Day 6 (or maybe 7)I couldn’t find it and Ollie had already left. He struck out by 6 am each day. Dang! Well, we had talked about French camp, it’s only 10 miles away and they have a b&b. That should mean the possibility of me buying just one of those “B’s”, right? French camp is cool. The first thing I’ve really enjoyed about the Trace, except the coyotes. Log cabins and buildings. It’s beautiful and it’s run by a local school and used by the school. No restaurant and nearly nothing is open on Sunday morning. There was a local convenience store, but they don’t do breakfast on Sunday. I waited around long enough to get lunch and to get harrangued by a local who thought I ought to have a license plate on my bike and he wanted to have a fight over it. No chance. I told him that I thought he was not doing the local community any favors by picking fights with people as they arrive in town. That I was looking for breakfast, not looking for a problem. He left, everyone apologized, and I ate in peace.
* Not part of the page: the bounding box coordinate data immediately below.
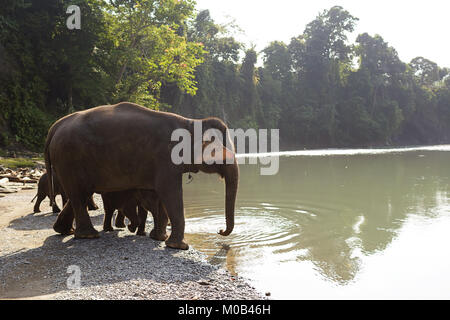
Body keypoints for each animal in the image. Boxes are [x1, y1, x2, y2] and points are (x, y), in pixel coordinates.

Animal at [44, 102, 239, 250]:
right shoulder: (165, 158)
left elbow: (161, 196)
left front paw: (159, 238)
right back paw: (89, 236)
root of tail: (54, 127)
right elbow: (169, 193)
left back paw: (65, 231)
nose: (220, 231)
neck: (190, 122)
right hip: (70, 159)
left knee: (80, 194)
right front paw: (178, 246)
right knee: (78, 194)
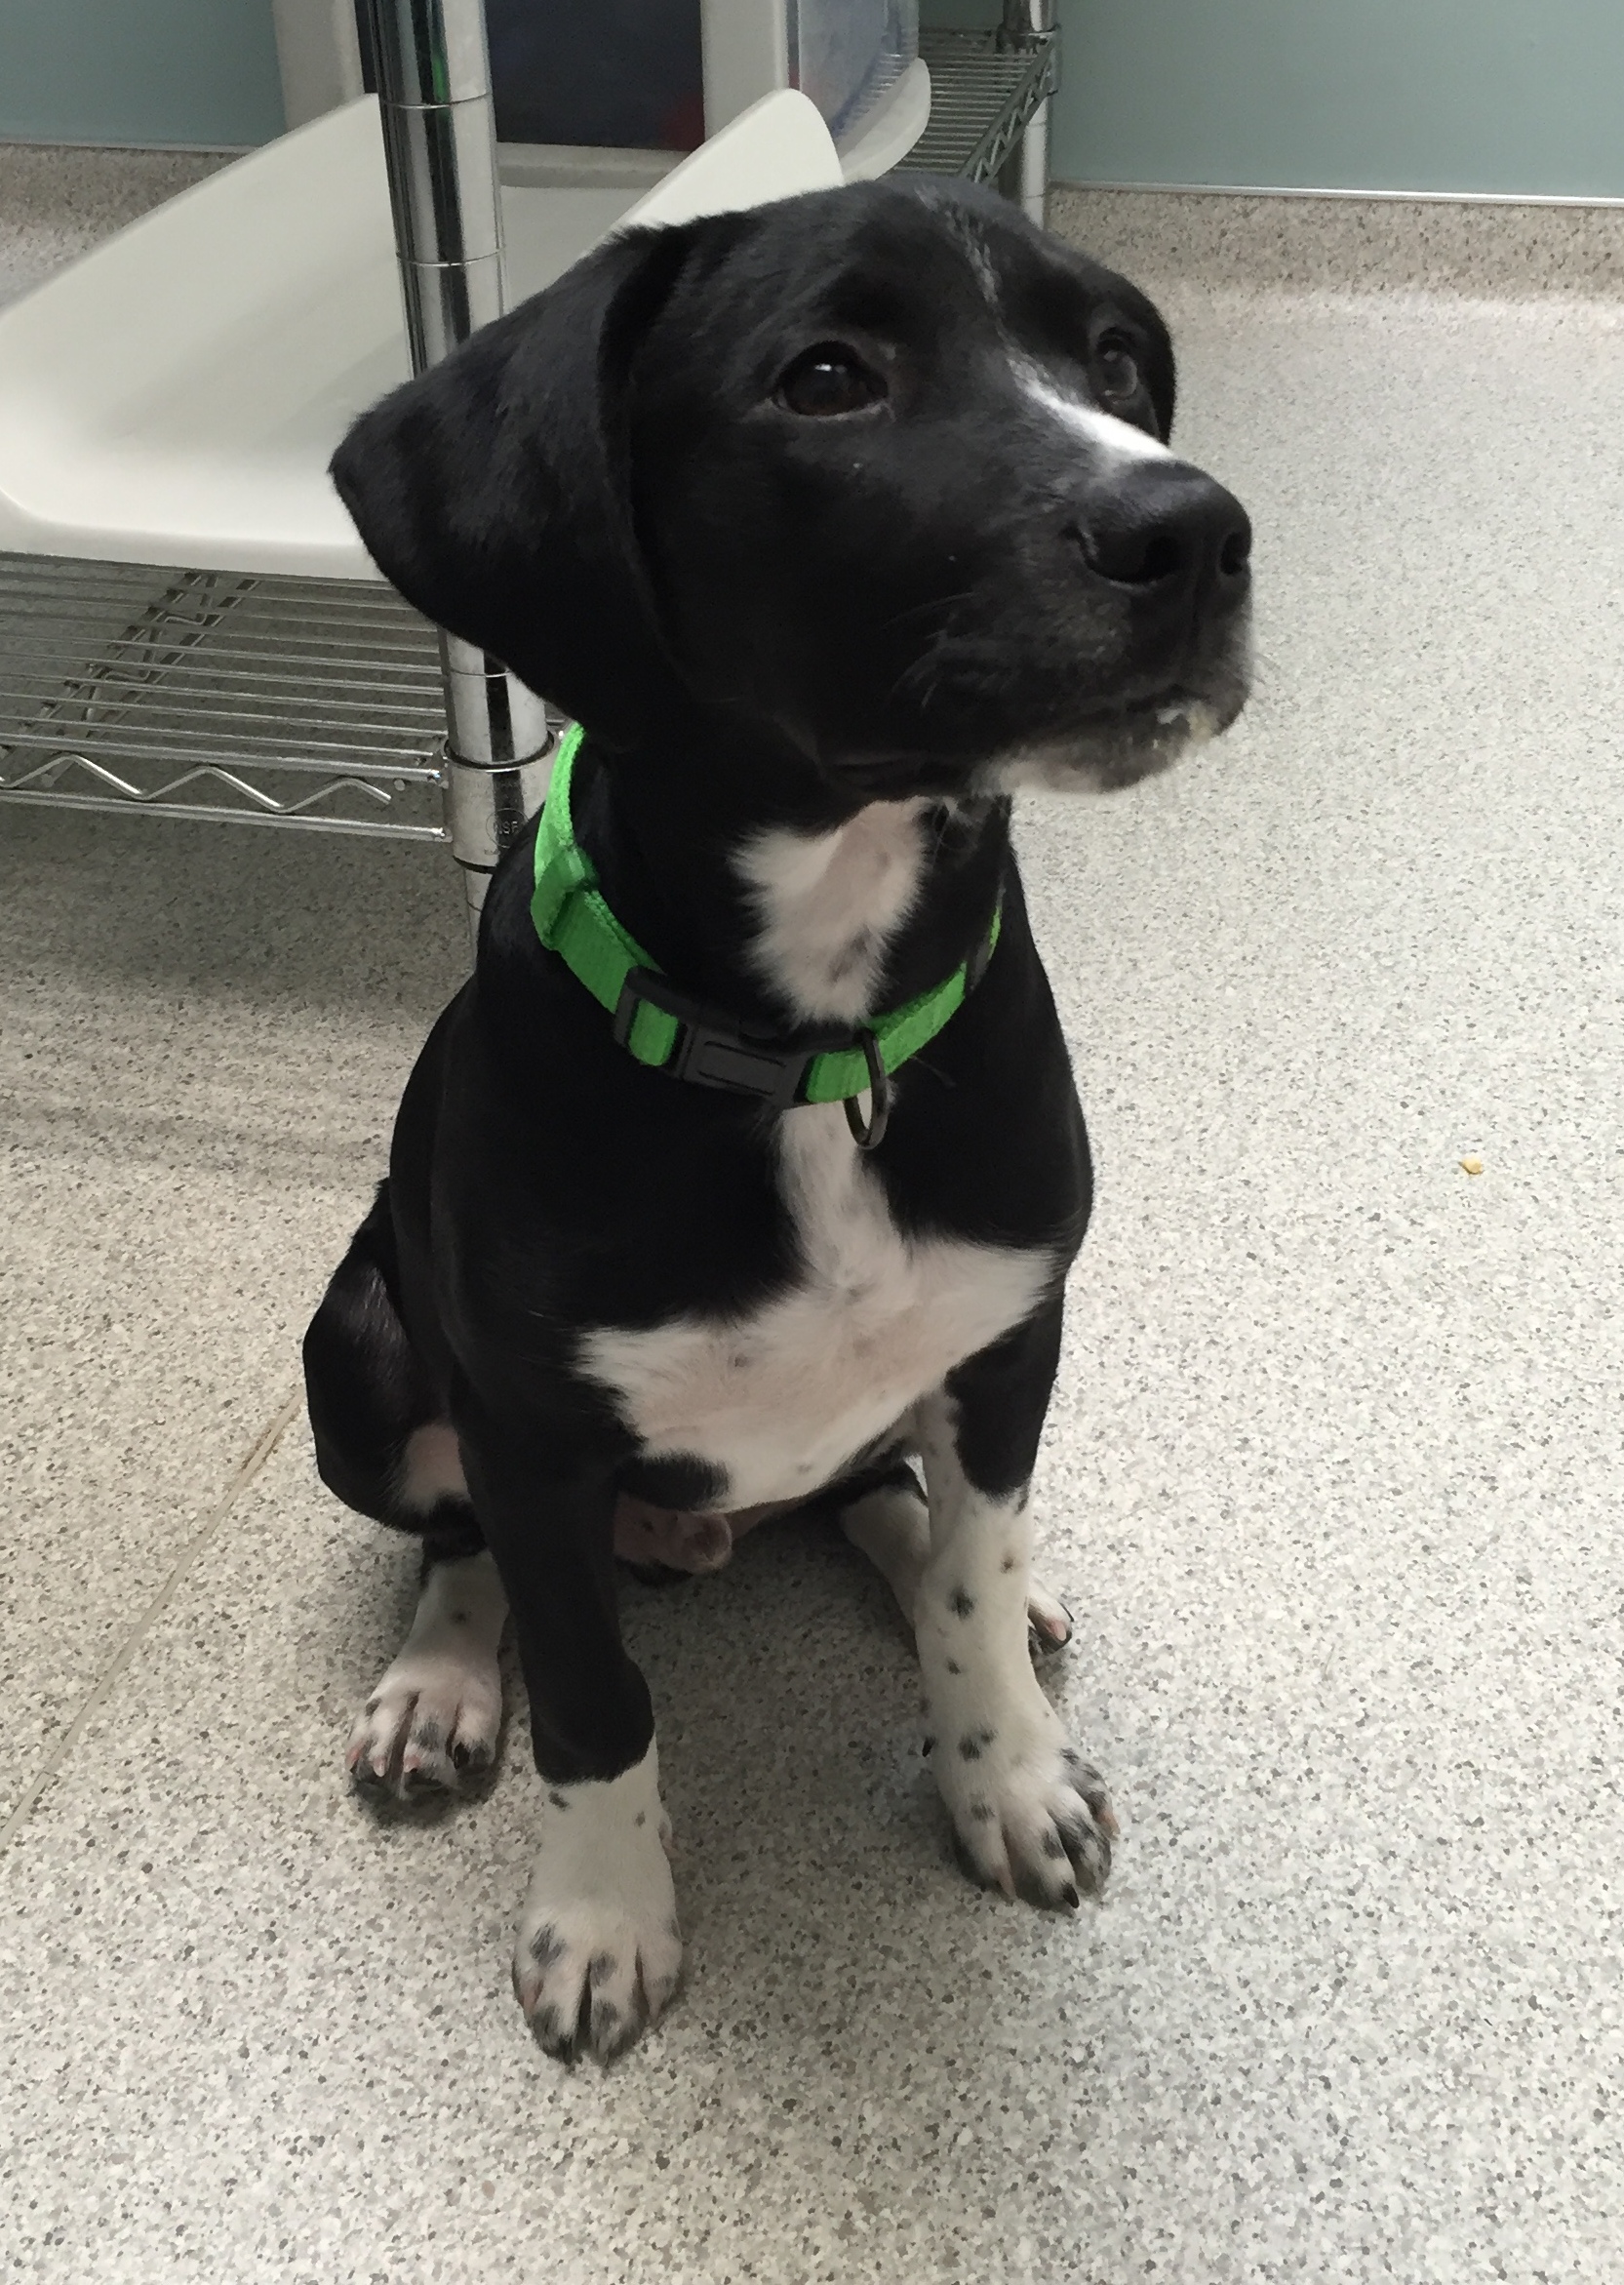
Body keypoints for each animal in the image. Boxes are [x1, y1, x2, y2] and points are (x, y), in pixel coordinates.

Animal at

Kept company by a local gentleman who had gone to school over at the French Camp. After breakfast, I went on to Kosciusko. Only 30 miles today, but there was a healthy headwind, I wanted to wash my clothes, so my clothes and my self were clean at the same time, and get some food and out of the wind. Tomorrow, Jackson is my goal. There is a headwind of 10-12 mph in the forecast, but 50 miles should be very doable with that. The Trace hasn’t had remarkably beautiful vistas,
many opportunities to meet locals, wifi, showers or much else to cause me to recommend it to other cyclist.
I might do it again, because it’s close to my daughter’s school, and hence seems simple, but I’m not sure. There are wild pigs along the parkway, here in Mississippi, and everyone warns us about them. Though hunting is legal on Sunday, beer and alcohol sales isn’t. So there isn’t even a glass of wine in the evening, unless you’ve carried it with you all day. The historic markers are frequently just to offer some information about the area, rather than to point out a specific site or ruin. There’s nothing at many of them. They mention things that used to be along the actual Natchez Trace, but since this is the Parkway, and only intertwines from time to time with the original trace, the actual sites of which the markers elude aren’t where the markers are. The occassional glimpses of the old Trace are quite lovely.
I’ve enjoyed aspects of this tour, but by and large, I haven’t felt the sense of security that I had during the spring and fall. This tour has felt very impersonal at many times. I’ll post pics later. There haven’t been many photogenic moments, though.